Return every entry below exactly as written.
**** DATA SUPPLIED ****
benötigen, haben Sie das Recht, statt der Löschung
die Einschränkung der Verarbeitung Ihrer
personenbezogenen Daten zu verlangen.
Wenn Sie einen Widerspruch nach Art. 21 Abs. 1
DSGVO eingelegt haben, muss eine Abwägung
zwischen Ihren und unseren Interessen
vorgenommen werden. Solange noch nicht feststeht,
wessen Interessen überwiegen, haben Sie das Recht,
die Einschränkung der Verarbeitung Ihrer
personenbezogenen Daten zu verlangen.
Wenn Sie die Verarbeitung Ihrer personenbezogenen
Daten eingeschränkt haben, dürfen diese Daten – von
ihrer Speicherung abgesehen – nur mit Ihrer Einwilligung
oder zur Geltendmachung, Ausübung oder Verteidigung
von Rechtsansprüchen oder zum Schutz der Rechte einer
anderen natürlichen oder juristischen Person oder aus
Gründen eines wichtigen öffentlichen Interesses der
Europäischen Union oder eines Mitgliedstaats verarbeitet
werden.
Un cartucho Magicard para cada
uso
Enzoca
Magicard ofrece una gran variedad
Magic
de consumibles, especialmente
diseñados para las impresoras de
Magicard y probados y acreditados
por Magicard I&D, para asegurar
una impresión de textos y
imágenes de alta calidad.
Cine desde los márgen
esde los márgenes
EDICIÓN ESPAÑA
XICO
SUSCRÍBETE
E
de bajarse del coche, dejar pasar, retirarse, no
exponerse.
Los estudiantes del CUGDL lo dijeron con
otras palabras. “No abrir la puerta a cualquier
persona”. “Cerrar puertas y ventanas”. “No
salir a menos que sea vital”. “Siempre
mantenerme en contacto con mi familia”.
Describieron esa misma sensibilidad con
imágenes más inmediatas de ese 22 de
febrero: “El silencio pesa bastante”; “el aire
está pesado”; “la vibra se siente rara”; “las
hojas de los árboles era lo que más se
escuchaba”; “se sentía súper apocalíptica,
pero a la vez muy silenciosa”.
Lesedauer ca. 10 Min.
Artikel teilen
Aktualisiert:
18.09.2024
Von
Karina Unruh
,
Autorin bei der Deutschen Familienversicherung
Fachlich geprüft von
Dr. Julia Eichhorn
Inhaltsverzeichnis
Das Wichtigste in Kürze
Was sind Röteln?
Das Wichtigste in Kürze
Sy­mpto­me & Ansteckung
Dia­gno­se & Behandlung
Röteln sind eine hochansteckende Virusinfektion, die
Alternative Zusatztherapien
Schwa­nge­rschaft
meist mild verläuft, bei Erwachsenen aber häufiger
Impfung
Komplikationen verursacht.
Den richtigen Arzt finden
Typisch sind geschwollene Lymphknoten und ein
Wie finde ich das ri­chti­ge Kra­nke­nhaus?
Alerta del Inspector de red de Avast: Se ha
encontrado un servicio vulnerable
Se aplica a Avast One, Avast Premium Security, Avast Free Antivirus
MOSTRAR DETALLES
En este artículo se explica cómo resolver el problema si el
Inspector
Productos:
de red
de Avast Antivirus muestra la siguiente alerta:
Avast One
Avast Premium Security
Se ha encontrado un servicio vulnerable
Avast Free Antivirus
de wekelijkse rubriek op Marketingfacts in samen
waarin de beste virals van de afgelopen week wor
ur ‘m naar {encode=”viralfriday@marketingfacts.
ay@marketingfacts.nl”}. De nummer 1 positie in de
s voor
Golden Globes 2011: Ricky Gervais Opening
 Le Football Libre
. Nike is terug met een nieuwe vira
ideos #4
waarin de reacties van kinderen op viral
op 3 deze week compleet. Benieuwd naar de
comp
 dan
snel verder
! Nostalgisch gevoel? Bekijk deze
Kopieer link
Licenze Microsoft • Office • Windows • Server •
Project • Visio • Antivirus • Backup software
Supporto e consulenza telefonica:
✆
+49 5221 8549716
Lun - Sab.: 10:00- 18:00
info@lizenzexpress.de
****
● OUTPUT OF THE EXERCISE
benötigen, haben Sie das Recht, statt der Löschung
die Einschränkung der Verarbeitung Ihrer
personenbezogenen Daten zu verlangen.
Wenn Sie einen Widerspruch nach Art. 21 Abs. 1
DSGVO eingelegt haben, muss eine Abwägung
zwischen Ihren und unseren Interessen
vorgenommen werden. Solange noch nicht feststeht,
wessen Interessen überwiegen, haben Sie das Recht,
die Einschränkung der Verarbeitung Ihrer
personenbezogenen Daten zu verlangen.
Wenn Sie die Verarbeitung Ihrer personenbezogenen
Daten eingeschränkt haben, dürfen diese Daten – von
ihrer Speicherung abgesehen – nur mit Ihrer Einwilligung
oder zur Geltendmachung, Ausübung oder Verteidigung
von Rechtsansprüchen oder zum Schutz der Rechte einer
anderen natürlichen oder juristischen Person oder aus
Gründen eines wichtigen öffentlichen Interesses der
Europäischen Union oder eines Mitgliedstaats verarbeitet
werden.
Un cartucho Magicard para cada
uso
Enzoca
Magicard ofrece una gran variedad
Magic
de consumibles, especialmente
diseñados para las impresoras de
Magicard y probados y acreditados
por Magicard I&D, para asegurar
una impresión de textos y
imágenes de alta calidad.
Cine desde los márgen
esde los márgenes
EDICIÓN ESPAÑA
XICO
SUSCRÍBETE
E
de bajarse del coche, dejar pasar, retirarse, no
exponerse.
Los estudiantes del CUGDL lo dijeron con
otras palabras. “No abrir la puerta a cualquier
persona”. “Cerrar puertas y ventanas”. “No
salir a menos que sea vital”. “Siempre
mantenerme en contacto con mi familia”.
Describieron esa misma sensibilidad con
imágenes más inmediatas de ese 22 de
febrero: “El silencio pesa bastante”; “el aire
está pesado”; “la vibra se siente rara”; “las
hojas de los árboles era lo que más se
escuchaba”; “se sentía súper apocalíptica,
pero a la vez muy silenciosa”.
Lesedauer ca. 10 Min.
Artikel teilen
Aktualisiert:
18.09.2024
Von
Karina Unruh
,
Autorin bei der Deutschen Familienversicherung
Fachlich geprüft von
Dr. Julia Eichhorn
Inhaltsverzeichnis
Das Wichtigste in Kürze
Was sind Röteln?
Das Wichtigste in Kürze
Sy­mpto­me & Ansteckung
Dia­gno­se & Behandlung
Röteln sind eine hochansteckende Virusinfektion, die
Alternative Zusatztherapien
Schwa­nge­rschaft
meist mild verläuft, bei Erwachsenen aber häufiger
Impfung
Komplikationen verursacht.
Den richtigen Arzt finden
Typisch sind geschwollene Lymphknoten und ein
Wie finde ich das ri­chti­ge Kra­nke­nhaus?
Alerta del Inspector de red de Avast: Se ha
encontrado un servicio vulnerable
Se aplica a Avast One, Avast Premium Security, Avast Free Antivirus
MOSTRAR DETALLES
En este artículo se explica cómo resolver el problema si el
Inspector
Productos:
de red
de Avast Antivirus muestra la siguiente alerta:
Avast One
Avast Premium Security
Se ha encontrado un servicio vulnerable
Avast Free Antivirus
de wekelijkse rubriek op Marketingfacts in samen
waarin de beste virals van de afgelopen week wor
ur ‘m naar {encode=”viralfriday@marketingfacts.
ay@marketingfacts.nl”}. De nummer 1 positie in de
s voor
Golden Globes 2011: Ricky Gervais Opening
 Le Football Libre
. Nike is terug met een nieuwe vira
ideos #4
waarin de reacties van kinderen op viral
op 3 deze week compleet. Benieuwd naar de
comp
 dan
snel verder
! Nostalgisch gevoel? Bekijk deze
Kopieer link
Licenze Microsoft • Office • Windows • Server •
Project • Visio • Antivirus • Backup software
Supporto e consulenza telefonica:
✆
+49 5221 8549716
Lun - Sab.: 10:00- 18:00
info@lizenzexpress.de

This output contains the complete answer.